Amazon’s New CEO Is Shaping How the Military Uses Killer Robots.

Part of National Security Commission on Artificial Intelligence which will recommend Washington build AI-controlled killing machines.

On July 1, Amazon will have a new CEO. Andy Jassy, who is replacing Jeff Bezos, helped build the company’s cloud business from scratch, cementing its servers as a cornerstone of the internet.

But not all of Jassy’s work has been inside Amazon. The incoming CEO is also a commissioner on the National Security Commission on Artificial Intelligence (NSCAI), which was created by Congress in 2018 to advise on how best to use A.I. for war and defense.
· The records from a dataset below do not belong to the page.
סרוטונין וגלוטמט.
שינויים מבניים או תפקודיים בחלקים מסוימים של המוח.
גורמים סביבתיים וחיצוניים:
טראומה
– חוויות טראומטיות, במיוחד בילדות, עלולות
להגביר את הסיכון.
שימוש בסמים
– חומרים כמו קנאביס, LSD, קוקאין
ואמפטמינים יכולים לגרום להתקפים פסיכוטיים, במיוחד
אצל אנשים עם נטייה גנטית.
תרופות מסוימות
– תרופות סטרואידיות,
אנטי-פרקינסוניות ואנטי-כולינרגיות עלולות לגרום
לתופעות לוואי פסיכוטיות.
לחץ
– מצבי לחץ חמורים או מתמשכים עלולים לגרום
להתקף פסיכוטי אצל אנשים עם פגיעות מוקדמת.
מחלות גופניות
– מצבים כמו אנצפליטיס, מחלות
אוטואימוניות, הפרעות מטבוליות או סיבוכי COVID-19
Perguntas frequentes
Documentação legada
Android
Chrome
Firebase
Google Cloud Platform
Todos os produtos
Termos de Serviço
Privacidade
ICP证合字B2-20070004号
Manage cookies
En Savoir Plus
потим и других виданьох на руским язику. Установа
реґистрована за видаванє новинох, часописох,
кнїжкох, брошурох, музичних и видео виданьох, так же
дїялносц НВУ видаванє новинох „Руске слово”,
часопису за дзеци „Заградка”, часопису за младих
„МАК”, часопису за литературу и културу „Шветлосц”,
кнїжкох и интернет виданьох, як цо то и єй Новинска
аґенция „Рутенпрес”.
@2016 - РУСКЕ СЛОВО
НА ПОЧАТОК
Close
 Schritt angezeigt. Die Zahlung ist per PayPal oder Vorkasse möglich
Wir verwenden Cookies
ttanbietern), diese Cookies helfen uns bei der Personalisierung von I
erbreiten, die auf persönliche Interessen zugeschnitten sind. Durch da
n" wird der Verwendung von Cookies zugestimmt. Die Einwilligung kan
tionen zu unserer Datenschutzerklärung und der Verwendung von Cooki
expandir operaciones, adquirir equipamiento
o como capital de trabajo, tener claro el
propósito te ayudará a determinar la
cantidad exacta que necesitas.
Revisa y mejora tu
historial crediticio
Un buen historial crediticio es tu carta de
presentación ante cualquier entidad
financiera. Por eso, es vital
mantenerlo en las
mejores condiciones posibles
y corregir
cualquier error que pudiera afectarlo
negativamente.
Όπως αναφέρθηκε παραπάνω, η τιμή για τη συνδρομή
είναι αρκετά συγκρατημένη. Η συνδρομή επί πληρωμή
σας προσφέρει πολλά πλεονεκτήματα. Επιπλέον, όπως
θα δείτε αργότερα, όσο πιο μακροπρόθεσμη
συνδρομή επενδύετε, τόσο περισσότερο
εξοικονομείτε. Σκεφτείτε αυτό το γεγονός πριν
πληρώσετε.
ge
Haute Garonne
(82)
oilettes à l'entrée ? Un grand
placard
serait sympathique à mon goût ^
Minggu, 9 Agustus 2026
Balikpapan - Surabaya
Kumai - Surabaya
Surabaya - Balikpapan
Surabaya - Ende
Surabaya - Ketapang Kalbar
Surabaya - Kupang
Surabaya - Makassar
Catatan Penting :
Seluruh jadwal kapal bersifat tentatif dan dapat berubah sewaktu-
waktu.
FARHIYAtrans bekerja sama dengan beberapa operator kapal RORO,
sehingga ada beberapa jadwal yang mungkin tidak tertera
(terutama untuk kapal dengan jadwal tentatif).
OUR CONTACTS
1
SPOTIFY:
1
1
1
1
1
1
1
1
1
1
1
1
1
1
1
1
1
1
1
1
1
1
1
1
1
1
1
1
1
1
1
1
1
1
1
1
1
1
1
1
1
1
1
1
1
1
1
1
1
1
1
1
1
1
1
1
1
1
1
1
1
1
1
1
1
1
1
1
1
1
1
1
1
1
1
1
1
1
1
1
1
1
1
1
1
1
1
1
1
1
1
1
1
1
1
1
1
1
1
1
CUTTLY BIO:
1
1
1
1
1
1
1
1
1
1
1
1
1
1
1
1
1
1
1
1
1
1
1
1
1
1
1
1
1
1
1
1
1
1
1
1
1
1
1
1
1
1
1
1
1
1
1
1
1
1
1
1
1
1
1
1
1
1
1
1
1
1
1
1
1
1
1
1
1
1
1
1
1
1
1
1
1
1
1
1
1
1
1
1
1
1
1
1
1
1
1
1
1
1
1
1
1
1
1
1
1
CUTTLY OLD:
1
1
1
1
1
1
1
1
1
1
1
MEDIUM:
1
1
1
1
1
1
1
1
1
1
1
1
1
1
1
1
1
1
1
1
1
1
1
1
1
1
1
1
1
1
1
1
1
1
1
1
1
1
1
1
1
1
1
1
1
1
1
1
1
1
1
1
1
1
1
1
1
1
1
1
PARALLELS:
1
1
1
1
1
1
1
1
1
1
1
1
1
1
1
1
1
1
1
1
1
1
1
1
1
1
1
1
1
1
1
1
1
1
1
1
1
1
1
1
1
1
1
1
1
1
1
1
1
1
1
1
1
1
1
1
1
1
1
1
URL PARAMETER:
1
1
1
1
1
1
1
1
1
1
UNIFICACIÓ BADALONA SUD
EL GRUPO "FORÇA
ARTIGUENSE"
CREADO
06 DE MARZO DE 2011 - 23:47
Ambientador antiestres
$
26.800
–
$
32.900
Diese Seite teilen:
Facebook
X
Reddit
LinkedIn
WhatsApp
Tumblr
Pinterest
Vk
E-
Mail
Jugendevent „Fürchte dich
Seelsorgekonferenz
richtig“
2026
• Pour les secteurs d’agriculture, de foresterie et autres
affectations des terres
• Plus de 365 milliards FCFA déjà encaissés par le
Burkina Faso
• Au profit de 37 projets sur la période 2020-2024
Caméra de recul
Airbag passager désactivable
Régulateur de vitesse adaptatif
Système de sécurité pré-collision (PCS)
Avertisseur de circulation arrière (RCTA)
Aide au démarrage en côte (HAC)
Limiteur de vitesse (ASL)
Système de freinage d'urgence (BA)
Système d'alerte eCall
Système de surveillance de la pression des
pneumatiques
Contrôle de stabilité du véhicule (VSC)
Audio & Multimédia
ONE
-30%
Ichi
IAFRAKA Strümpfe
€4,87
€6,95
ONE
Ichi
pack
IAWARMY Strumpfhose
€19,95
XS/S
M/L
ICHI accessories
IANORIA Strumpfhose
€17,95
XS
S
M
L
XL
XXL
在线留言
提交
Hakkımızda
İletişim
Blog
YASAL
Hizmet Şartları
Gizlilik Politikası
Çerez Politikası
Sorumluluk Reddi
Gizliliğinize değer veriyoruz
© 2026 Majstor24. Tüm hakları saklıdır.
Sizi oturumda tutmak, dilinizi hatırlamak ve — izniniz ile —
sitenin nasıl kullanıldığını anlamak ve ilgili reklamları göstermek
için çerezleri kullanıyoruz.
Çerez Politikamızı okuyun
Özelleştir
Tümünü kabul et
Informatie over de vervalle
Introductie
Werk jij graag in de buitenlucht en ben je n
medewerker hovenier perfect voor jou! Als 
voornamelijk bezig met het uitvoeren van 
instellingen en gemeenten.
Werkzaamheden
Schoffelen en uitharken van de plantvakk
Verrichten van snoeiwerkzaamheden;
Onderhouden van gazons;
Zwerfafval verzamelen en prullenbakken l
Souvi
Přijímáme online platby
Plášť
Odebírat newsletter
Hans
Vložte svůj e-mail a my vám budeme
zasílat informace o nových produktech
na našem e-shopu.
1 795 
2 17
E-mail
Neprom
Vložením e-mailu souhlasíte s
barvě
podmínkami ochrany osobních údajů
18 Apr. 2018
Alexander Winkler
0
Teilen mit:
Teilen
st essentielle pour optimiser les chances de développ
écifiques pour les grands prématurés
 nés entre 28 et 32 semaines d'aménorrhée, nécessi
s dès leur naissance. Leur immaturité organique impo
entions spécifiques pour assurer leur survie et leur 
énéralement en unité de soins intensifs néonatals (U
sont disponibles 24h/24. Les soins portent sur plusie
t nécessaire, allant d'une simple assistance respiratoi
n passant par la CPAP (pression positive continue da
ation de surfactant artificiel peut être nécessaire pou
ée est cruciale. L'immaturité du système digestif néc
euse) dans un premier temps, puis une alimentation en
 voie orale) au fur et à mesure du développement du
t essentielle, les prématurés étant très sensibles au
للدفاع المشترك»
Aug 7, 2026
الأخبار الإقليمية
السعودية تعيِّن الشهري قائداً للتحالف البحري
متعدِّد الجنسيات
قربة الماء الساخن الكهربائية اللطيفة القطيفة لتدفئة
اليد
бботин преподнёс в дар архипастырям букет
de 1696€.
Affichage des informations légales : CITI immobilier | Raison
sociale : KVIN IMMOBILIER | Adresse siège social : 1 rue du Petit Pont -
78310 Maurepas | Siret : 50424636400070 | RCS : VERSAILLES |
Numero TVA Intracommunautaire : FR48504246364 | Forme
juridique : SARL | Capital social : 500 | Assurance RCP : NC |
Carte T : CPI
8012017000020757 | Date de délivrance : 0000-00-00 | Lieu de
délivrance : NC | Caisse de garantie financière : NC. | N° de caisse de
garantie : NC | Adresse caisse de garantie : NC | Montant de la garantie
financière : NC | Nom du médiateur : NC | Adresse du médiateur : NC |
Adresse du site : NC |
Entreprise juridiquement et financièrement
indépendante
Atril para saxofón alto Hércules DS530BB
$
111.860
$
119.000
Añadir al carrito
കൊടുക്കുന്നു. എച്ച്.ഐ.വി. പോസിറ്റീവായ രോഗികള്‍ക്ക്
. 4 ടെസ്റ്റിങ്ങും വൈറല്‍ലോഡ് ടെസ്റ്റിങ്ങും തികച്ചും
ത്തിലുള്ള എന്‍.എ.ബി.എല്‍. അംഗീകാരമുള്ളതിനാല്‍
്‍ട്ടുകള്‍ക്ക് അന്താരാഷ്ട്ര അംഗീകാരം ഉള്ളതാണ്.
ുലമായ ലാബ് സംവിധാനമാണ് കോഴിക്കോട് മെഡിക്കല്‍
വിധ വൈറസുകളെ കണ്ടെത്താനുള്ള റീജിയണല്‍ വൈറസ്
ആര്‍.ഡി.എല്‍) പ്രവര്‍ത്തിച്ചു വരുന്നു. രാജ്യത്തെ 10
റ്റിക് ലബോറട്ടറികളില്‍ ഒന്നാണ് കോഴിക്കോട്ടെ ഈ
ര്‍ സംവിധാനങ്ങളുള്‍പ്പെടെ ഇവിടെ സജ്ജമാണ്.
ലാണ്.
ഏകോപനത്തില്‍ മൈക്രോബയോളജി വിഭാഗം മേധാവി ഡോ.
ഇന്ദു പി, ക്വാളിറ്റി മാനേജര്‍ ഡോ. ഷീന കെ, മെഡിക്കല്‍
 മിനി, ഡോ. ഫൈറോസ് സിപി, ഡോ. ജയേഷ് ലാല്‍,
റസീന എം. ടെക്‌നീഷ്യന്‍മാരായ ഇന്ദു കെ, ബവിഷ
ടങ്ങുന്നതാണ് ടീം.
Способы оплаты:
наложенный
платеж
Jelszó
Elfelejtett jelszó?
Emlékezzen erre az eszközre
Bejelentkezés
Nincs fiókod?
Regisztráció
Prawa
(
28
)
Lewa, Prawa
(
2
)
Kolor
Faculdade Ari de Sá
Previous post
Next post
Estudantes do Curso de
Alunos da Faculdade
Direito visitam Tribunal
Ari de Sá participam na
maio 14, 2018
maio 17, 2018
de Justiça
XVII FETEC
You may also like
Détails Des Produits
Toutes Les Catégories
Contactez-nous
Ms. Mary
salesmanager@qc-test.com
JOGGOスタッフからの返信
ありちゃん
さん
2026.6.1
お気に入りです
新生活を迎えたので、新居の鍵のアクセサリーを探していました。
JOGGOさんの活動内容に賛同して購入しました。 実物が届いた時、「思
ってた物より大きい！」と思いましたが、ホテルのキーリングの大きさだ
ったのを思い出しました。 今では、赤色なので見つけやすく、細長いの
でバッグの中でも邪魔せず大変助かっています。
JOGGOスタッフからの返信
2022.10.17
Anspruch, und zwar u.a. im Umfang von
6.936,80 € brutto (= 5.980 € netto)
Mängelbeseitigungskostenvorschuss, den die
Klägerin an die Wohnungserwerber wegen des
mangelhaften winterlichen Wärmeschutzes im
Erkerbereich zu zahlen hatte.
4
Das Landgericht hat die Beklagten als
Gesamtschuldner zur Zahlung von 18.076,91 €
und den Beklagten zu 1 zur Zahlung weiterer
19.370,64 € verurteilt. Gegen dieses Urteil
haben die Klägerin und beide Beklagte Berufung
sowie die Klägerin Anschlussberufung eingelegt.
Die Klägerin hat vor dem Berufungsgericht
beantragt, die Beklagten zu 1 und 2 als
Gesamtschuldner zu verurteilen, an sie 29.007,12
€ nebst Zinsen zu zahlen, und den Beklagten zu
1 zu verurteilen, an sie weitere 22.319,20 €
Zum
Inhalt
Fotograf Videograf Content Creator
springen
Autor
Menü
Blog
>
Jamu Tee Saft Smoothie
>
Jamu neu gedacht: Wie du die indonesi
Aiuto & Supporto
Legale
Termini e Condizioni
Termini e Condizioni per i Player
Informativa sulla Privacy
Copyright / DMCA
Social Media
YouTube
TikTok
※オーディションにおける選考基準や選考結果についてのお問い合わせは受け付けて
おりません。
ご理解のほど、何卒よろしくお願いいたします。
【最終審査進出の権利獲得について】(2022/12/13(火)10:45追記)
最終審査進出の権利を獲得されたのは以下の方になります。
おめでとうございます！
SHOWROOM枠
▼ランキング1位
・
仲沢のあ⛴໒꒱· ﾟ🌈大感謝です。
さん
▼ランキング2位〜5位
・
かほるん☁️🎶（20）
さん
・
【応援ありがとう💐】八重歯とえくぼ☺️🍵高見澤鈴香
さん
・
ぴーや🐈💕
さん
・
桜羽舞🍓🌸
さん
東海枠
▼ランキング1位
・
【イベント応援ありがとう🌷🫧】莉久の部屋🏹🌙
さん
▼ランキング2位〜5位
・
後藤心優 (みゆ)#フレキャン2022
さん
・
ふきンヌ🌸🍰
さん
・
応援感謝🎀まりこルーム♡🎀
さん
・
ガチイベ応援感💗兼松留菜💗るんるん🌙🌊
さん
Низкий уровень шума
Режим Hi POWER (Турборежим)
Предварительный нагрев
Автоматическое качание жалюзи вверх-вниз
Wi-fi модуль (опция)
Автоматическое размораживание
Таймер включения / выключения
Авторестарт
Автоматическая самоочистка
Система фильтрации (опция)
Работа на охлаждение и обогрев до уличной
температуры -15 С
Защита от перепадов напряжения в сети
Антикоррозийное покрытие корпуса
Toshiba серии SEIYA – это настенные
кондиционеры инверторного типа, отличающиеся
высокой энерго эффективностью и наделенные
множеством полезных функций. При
The commission is now approaching its final report, which will be submitted to Congress as official recommendations from the 15 commissioners. The NSCAI is led by former Alphabet CEO Eric Schmidt, and other commissioners include executives at Microsoft, the NASA Jet Propulsion Lab, Google, Oracle, and military venture capital firm In-Q-Tel.

Most recently, the commission made news when its draft final report recommended that autonomous killer robots still be developed and used by the U.S. military.

The draft, which is subject to change until it is presented to Congress, says that the U.S. has shown it can use autonomous killing machines in accordance with international human rights laws, and that other countries will not hesitate to build these kinds of robots. Organizations like Human Rights Watch vehemently oppose autonomous weapons, and Google workers organized a massive walkout in opposition of a project that would align the company with autonomous drone targeting and surveillance.

The commission rejects the idea of a ban on autonomous killing robots, but maintains that only humans should be given the ability to launch nuclear weapons.

The report also focuses on A.I. analytics and surveillance technologies that Jassy’s Amazon Web Services organization is intricately involved in developing.

“In military scenarios — against technologically advanced adversaries, rogue states, or terrorist organizations — AI-enabled intelligence, surveillance, and reconnaissance platforms and AI-enabled indication and warning (I&W) systems will be critical for the kind of advanced warfighting capabilities discussed in… this report,” one line reads.

The commissioners urge that more A.I. and less human judgment is needed here.